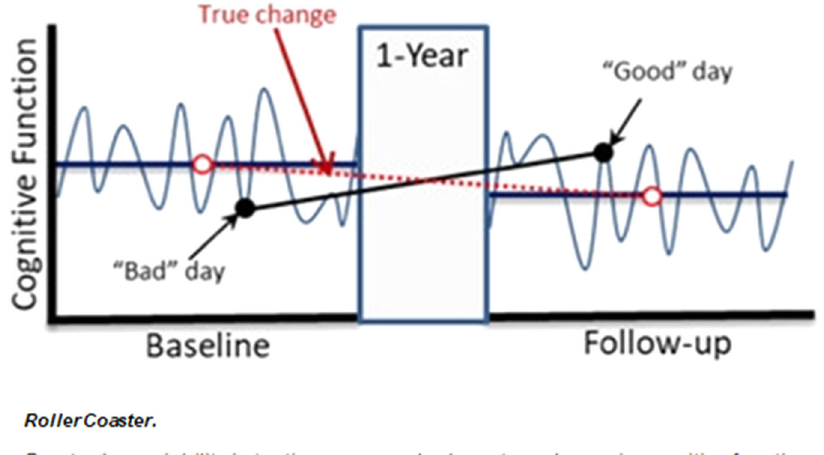
Fig. 1 Day-to-day variability in testing can overshadow true performance due to external factors (environment) and internal factors (anxiety, motivation, etc.). Reprint courtesy of Martin Sliwinsk, permission granted 44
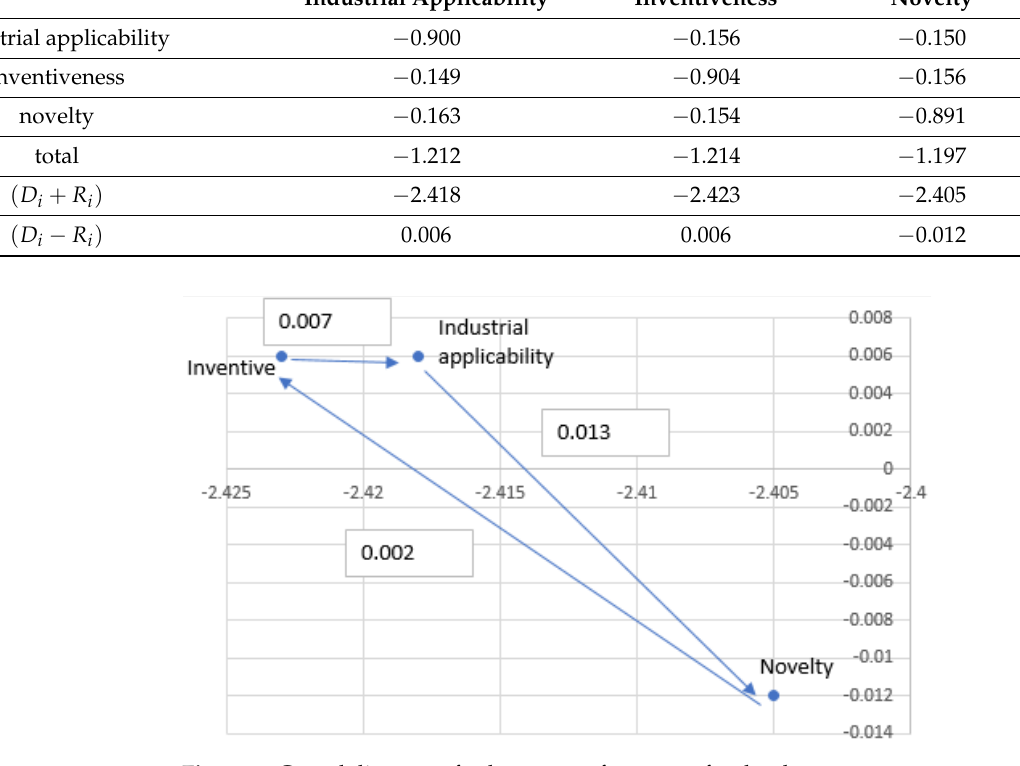
Figure 6. Causal diagram of sub-aspects of essence of technology.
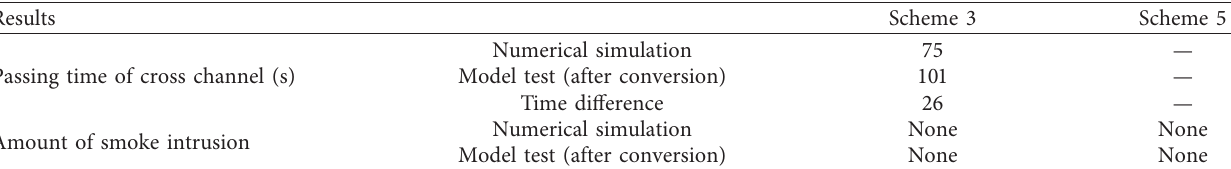
Table 3: Comparison of time it takes for the smoke to spread to the cross channel and the amount of smoke intrusion of Scheme 3 and Scheme 5.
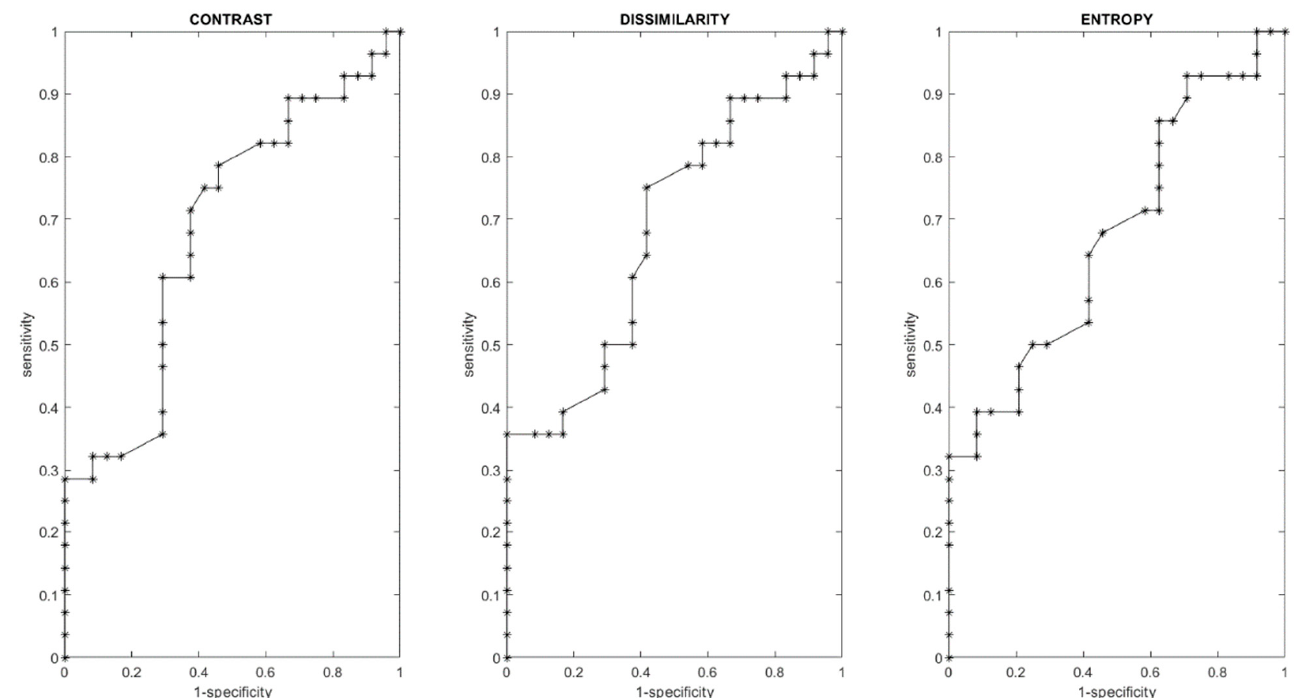
Figure 3. ROC curves for significant textual features to detect RAS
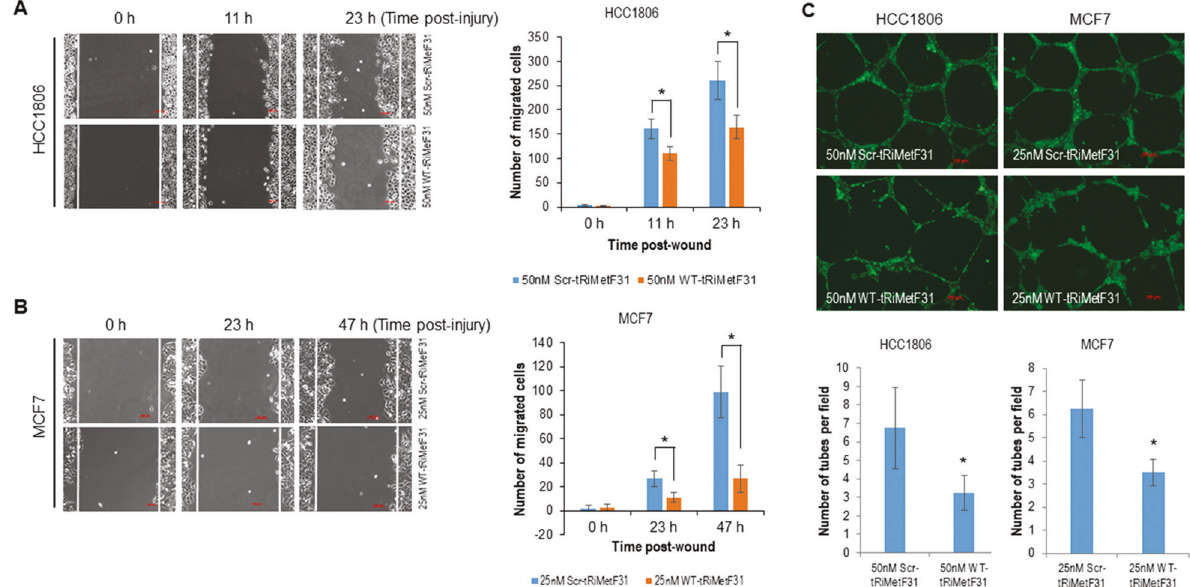
Fig. 5 Ectopic tRiMetF31 inhibited the migration and angiogenesis of breast cancer cells. A , B HCC1806 (A) and MCF7 (B) cells grown in 6-well plates were transfected with either 50 nM or 25 nM WT-tRiMetF31 or Scr-tRiMetF31_2; at 22 h after transfection, the cells were treated with mitomycin C for 2 h, and a wound-healing assay was then performed. C Tube-formation assay was carried out using 50% of 48 h conditioned medium from either HCC1806 or MCF7 cells transfected with either 50 nM or 25 nM WT-tRiMetF31 or Scr-tRiMetF31_2 as detailed in the “ Materials and methods ” . * indicates P <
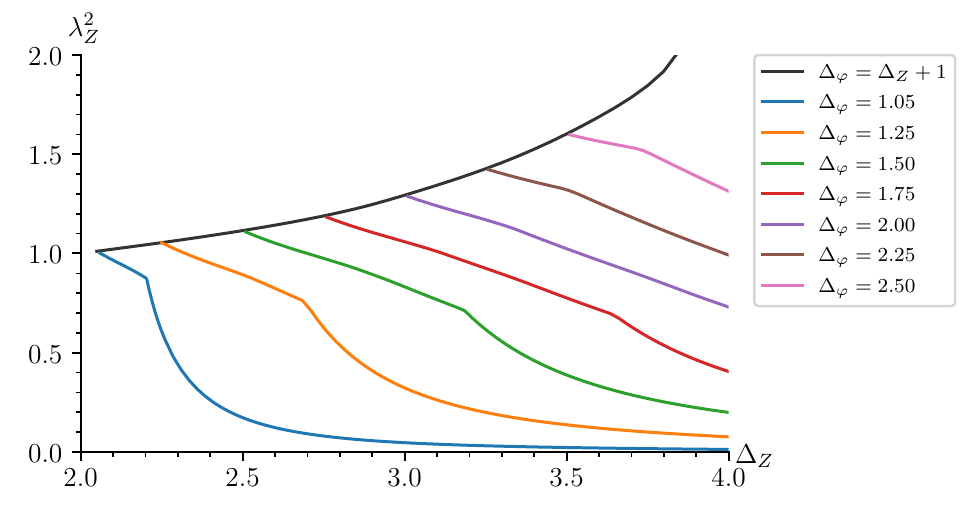
Figure 11 . Upper bounds on the OPE coefficient of a long scalar multiplet of dimension ∆ Z in the ϕ × M OPE, for different dimensions of the Coulomb branch operator ϕ . Notice we do not assume that ∆ Z is the lowest dimension of an operator in the Z channel. The black line corresponds to the upper bound for the operator ϕM at the unitarity bound ∆ Z = ∆ ϕ + 1 . All results are obtained with Λ = 24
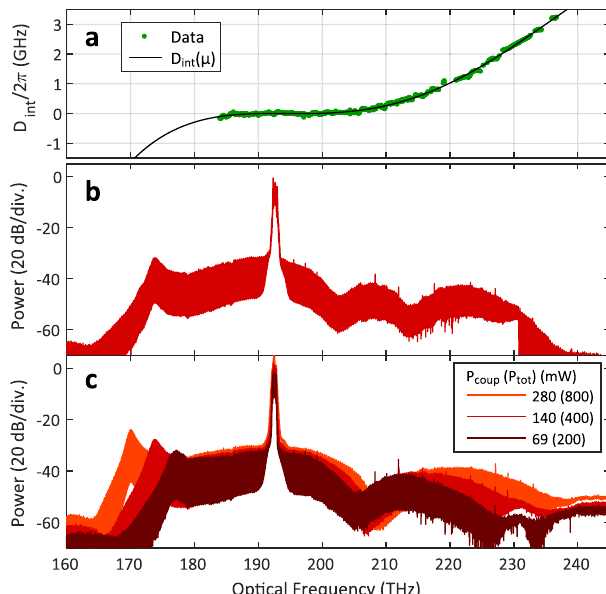
Fig. 6 | Experimental zero-dispersion soliton formation, MR2. a Experimental measurement of the resonator integrated dispersion D int , and spectrally extended fi tted solution. b ZDS (3) comb. c ZDS (2) combs, measured at maximum detuning using three pump powers, noted as effective average power coupled to ring (total power towards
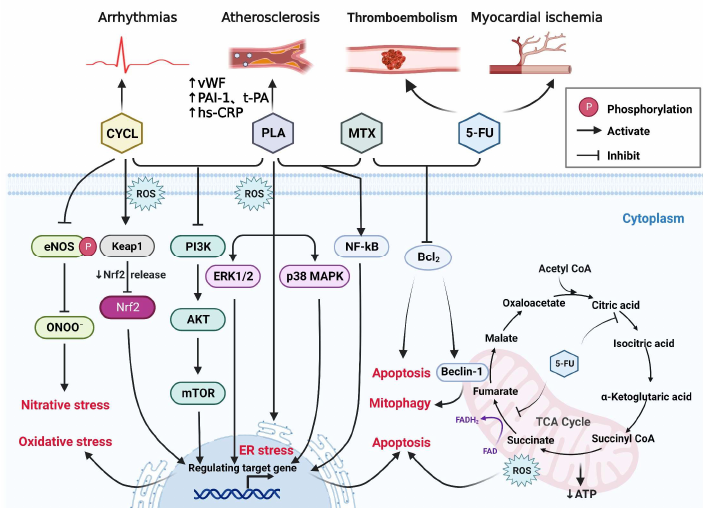
Figure 2. Mechanisms of non-anthracycline-based chemotherapeutic cardiotoxicity. The mechanisms of cisplatin toxicity to the heart include oxidative stress, inflammation, endoplasmic reticulum stress, and activation of ERK1/2 and p38 MAPK pathways. Cyclophosphamide causes myocardial injury mainly by inducing oxidative stress, nitrative stress, and inhibiting the PI3K/AKT/mTOR pathway. MTX activates proinflammatory pathways, inhibits Bcl2 expression, and induces cardiomyocyte apoptosis. 5-FU activates mitophagy and blocks the TCA cycle, thereby causing mitochondrial dysfunction. CYCL, cyclophosphamide; PLA, platinum; vWF, von Willebrand factor; t-PA, tissue plasminogen activator; hs-CRP, high-sensitivity C-reactive protein, PAI-1, plasminogen activator inhibitor; NF-κB, nuclear factor kappa B; eNOS, endothelial nitric oxide synthase; Keap1, Kelch-like ECH-associated protein 1; Nrf2, nuclear factor erythroid 2-related factor 2. Created with BioRender.com.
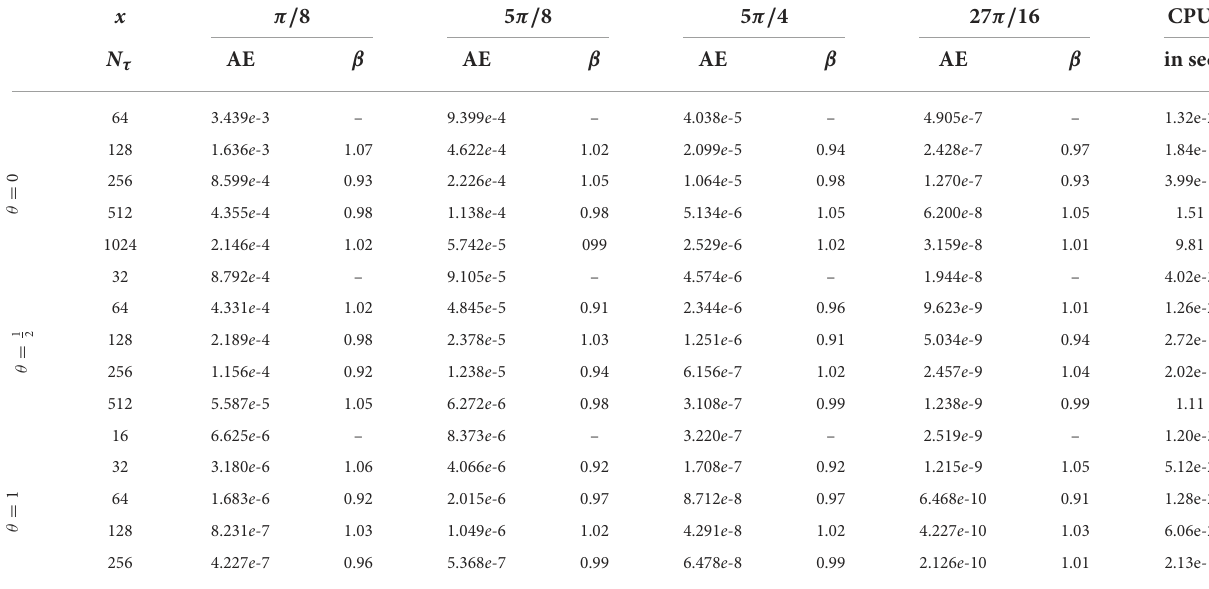
TABLE 3 Absolute errors, their convergence rates, and CPU time for several values of N τ , while N x = 16 of Example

○ ○ ○ ○ ○

Exercise description
Everything in the records above should be retyped exactly except the pictures.

Solution for this task
Fig. 1 Day-to-day variability in testing can overshadow true performance due to external factors (environment) and internal factors (anxiety, motivation, etc.). Reprint courtesy of Martin Sliwinsk, permission granted 44
Figure 6. Causal diagram of sub-aspects of essence of technology.
Table 3: Comparison of time it takes for the smoke to spread to the cross channel and the amount of smoke intrusion of Scheme 3 and Scheme 5.
Figure 3. ROC curves for significant textual features to detect RAS
Fig. 5 Ectopic tRiMetF31 inhibited the migration and angiogenesis of breast cancer cells. A , B HCC1806 (A) and MCF7 (B) cells grown in 6-well plates were transfected with either 50 nM or 25 nM WT-tRiMetF31 or Scr-tRiMetF31_2; at 22 h after transfection, the cells were treated with mitomycin C for 2 h, and a wound-healing assay was then performed. C Tube-formation assay was carried out using 50% of 48 h conditioned medium from either HCC1806 or MCF7 cells transfected with either 50 nM or 25 nM WT-tRiMetF31 or Scr-tRiMetF31_2 as detailed in the “ Materials and methods ” . * indicates P <
Figure 11 . Upper bounds on the OPE coefficient of a long scalar multiplet of dimension ∆ Z in the ϕ × M OPE, for different dimensions of the Coulomb branch operator ϕ . Notice we do not assume that ∆ Z is the lowest dimension of an operator in the Z channel. The black line corresponds to the upper bound for the operator ϕM at the unitarity bound ∆ Z = ∆ ϕ + 1 . All results are obtained with Λ = 24
Fig. 6 | Experimental zero-dispersion soliton formation, MR2. a Experimental measurement of the resonator integrated dispersion D int , and spectrally extended fi tted solution. b ZDS (3) comb. c ZDS (2) combs, measured at maximum detuning using three pump powers, noted as effective average power coupled to ring (total power towards
Figure 2. Mechanisms of non-anthracycline-based chemotherapeutic cardiotoxicity. The mechanisms of cisplatin toxicity to the heart include oxidative stress, inflammation, endoplasmic reticulum stress, and activation of ERK1/2 and p38 MAPK pathways. Cyclophosphamide causes myocardial injury mainly by inducing oxidative stress, nitrative stress, and inhibiting the PI3K/AKT/mTOR pathway. MTX activates proinflammatory pathways, inhibits Bcl2 expression, and induces cardiomyocyte apoptosis. 5-FU activates mitophagy and blocks the TCA cycle, thereby causing mitochondrial dysfunction. CYCL, cyclophosphamide; PLA, platinum; vWF, von Willebrand factor; t-PA, tissue plasminogen activator; hs-CRP, high-sensitivity C-reactive protein, PAI-1, plasminogen activator inhibitor; NF-κB, nuclear factor kappa B; eNOS, endothelial nitric oxide synthase; Keap1, Kelch-like ECH-associated protein 1; Nrf2, nuclear factor erythroid 2-related factor 2. Created with BioRender.com.
TABLE 3 Absolute errors, their convergence rates, and CPU time for several values of N τ , while N x = 16 of Example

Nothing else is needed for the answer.